Electrodeposition of metals is a critical process for the commercialization of next generation, energy dense batteries that utilize metallic anodes, such as lithium. The electrodeposition in these systems must be stabilized in order to enable long and safe lifetimes in practical applications. The chemical, morphological and hydrodynamic instabilities in a battery inevitably lead to rough deposition in the form of dendritic structures that significantly hinder safety and performance. Lithium deposition is inherently rough, but this roughness can be enhanced through hydrodynamic instabilities in the electrolyte [1]. Solutions of high molecular weight polymers are an interesting candidate for the suppression of this flow because of their high viscosity coupled with high ionic conductivity.

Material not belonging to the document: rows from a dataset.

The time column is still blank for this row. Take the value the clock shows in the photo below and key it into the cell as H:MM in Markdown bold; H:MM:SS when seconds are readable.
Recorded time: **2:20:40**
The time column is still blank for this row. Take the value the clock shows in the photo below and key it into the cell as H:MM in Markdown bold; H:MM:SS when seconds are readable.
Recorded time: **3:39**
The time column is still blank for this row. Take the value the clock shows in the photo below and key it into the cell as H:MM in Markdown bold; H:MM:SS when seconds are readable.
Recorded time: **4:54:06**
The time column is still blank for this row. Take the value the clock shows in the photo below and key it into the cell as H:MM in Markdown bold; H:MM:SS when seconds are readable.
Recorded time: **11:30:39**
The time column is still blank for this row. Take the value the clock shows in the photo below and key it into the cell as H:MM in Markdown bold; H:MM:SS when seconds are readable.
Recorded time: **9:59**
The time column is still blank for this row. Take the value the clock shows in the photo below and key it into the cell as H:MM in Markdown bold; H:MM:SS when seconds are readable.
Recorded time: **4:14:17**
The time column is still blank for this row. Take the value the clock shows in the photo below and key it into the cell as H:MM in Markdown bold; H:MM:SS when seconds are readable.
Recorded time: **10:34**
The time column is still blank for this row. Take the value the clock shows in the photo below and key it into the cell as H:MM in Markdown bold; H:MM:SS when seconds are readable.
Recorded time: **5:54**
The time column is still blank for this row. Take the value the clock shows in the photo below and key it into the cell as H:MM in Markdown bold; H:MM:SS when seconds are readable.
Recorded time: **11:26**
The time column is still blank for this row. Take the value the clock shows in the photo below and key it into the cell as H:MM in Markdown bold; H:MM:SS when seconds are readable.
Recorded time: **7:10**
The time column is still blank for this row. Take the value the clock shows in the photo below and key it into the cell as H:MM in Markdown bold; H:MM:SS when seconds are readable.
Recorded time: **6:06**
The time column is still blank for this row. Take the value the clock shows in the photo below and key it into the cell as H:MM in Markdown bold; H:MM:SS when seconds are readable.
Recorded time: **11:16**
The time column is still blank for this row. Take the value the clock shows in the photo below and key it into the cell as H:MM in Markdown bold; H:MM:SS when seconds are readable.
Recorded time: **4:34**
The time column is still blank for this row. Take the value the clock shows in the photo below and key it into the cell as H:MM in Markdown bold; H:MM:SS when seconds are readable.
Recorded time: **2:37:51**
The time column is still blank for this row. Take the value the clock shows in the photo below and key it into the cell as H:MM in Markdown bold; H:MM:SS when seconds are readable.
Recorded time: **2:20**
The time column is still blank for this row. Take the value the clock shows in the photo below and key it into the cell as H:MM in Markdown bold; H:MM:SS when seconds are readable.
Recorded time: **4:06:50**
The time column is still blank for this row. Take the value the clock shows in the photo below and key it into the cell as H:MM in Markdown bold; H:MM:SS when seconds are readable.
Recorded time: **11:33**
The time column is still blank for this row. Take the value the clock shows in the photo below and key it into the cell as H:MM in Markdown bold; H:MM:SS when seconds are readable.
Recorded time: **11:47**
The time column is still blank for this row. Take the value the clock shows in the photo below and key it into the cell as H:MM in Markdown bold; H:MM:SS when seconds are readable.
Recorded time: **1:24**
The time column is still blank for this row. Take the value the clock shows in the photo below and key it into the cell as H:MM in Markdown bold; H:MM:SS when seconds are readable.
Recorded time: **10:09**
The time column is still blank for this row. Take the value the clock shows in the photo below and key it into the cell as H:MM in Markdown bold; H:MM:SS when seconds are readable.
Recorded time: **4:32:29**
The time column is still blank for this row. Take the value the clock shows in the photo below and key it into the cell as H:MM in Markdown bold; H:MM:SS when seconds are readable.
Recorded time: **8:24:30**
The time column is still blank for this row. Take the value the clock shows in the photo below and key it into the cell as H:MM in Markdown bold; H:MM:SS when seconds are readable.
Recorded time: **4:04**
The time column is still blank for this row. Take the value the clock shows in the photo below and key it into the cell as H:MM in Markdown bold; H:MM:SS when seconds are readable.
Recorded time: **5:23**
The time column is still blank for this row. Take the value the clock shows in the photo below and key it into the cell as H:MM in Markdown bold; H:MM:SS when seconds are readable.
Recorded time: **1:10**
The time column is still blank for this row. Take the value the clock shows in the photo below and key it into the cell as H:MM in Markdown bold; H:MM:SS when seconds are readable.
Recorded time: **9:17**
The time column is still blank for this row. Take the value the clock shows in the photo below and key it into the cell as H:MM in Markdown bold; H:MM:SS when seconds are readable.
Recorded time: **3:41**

These viscoelastic liquid electrolytes have been shown to reduce the roughness of deposits and influence convection at the interface [2]. This work has been extended to isolate the hydrodynamics from any morphological impacts by using ion-selective membranes. These results demonstrate that when roughness effects are removed the polymers are even more effective in mitigating the overlimiting conductance from electroconvection. However, to understand the polymer influence this talk will focus on the effects of adjusting electrolyte properties through polymer molecular weight changes. By adjusting the size of the polymer additives, the entanglement transition will occur at much different polymer concentrations, along with changes in polymer relaxation times, and ionic conductivity. Additionally, the viscous and elastic components of the electrolytes can be tuned to understand their influence on electroconvective flows in the bulk and interface.

[1] Barkey, D. P., et al. The role of induced convection in branched electrodeposit morphology selection. J. Electrochemical Society 1994, 141, 1206-1212.

[2] Wei, S., Cheng, Z., Nath, P., Tikekar, M. D., Li, G., & Archer, L. A. Stabilizing electrochemical interfaces in viscoelastic liquid electrolytes. Science Advances, 2018, 4(3).